[…] Quoiqu’il en soit des généralités seul nous intéresse le particulier, et tant pis s’il nous conduit vers la certitude qu’il n’est pas de lieu plus adapté, plus propice à l’amour que la bibliothèque : à contretemps, à contre tout.
L’amour des livres n’est pas que l’amour des livres : il remarque et choisit en chacun d’eux un certain volume, c’est-à-dire de la pensée, du rythme, des figures, un regard, une voix. Et pourquoi pas un cœur mis à nu en même temps qu’une tête ouverte.
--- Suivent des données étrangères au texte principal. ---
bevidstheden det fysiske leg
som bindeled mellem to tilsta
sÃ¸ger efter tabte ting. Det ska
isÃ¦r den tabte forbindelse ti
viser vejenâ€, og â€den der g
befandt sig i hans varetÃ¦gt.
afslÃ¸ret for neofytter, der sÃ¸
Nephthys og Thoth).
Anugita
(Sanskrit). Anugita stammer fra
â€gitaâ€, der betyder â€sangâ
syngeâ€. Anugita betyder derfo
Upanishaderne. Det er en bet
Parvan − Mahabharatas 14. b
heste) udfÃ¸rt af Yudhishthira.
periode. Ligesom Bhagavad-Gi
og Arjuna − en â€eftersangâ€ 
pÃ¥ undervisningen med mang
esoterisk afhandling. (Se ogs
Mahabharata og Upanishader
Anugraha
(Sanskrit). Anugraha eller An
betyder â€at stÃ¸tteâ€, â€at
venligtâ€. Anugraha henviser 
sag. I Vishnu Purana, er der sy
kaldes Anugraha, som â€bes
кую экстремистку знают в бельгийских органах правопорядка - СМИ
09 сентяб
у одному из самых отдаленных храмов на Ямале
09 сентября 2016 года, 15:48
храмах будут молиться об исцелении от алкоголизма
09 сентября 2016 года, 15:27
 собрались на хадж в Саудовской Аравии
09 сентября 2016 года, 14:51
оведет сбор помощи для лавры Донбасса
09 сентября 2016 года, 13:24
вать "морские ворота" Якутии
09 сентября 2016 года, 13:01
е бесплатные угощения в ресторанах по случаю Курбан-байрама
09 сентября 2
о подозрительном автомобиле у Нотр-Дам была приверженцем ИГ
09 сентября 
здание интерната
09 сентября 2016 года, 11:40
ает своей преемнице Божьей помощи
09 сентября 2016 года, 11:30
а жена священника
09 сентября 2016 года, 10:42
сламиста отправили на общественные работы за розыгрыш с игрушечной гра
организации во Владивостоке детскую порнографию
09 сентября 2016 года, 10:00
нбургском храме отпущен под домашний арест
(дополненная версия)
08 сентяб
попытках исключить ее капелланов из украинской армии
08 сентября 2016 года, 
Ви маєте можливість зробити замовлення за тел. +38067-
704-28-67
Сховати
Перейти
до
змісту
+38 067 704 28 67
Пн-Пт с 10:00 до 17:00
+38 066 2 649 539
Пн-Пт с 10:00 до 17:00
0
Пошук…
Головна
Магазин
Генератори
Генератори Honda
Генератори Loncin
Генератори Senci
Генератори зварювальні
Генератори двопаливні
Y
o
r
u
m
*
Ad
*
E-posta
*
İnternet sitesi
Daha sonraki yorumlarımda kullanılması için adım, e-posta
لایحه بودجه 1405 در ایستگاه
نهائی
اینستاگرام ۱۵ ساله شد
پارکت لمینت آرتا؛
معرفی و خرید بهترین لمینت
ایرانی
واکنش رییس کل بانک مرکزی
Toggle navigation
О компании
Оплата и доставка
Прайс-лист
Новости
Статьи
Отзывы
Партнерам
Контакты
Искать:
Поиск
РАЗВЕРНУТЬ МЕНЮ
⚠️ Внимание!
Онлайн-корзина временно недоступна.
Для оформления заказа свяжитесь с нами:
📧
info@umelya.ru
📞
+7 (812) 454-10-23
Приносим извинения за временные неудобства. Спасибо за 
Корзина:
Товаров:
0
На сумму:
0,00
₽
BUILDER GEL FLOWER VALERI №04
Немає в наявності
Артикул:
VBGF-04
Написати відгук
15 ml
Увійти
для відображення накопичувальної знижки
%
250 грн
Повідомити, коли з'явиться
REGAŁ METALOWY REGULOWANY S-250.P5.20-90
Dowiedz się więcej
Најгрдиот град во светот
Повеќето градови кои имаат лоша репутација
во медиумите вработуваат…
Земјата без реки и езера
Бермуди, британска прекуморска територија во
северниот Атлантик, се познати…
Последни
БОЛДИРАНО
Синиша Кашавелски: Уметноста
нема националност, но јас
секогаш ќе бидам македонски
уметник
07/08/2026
Celui qui constitue une bibliothèque a devant lui plus de passé que de présent : l’infini pousse dans son dos. L’étonnant est que les noms, qu’on voit en haut des livres, peuvent devenir des rencontres, et que, au grand jeu de la lecture, la vivacité des morts l’emporte très facilement sur celle des vivants. Au fond, ces derniers sont d’emblée si nombreux qu’ils se mangent les uns les autres.
L’un des enjeux d’une bibliothèque est d’assurer le bon voisinage de tous les temps : des vivants et des morts, des Français et des étrangers. Mais l’équilibre sera d’autant plus vif qu’on choisira des gens tiraillés par leur langue et sans cesse tentés de mettre à mal toute l’organisation qu’elle peine à construire.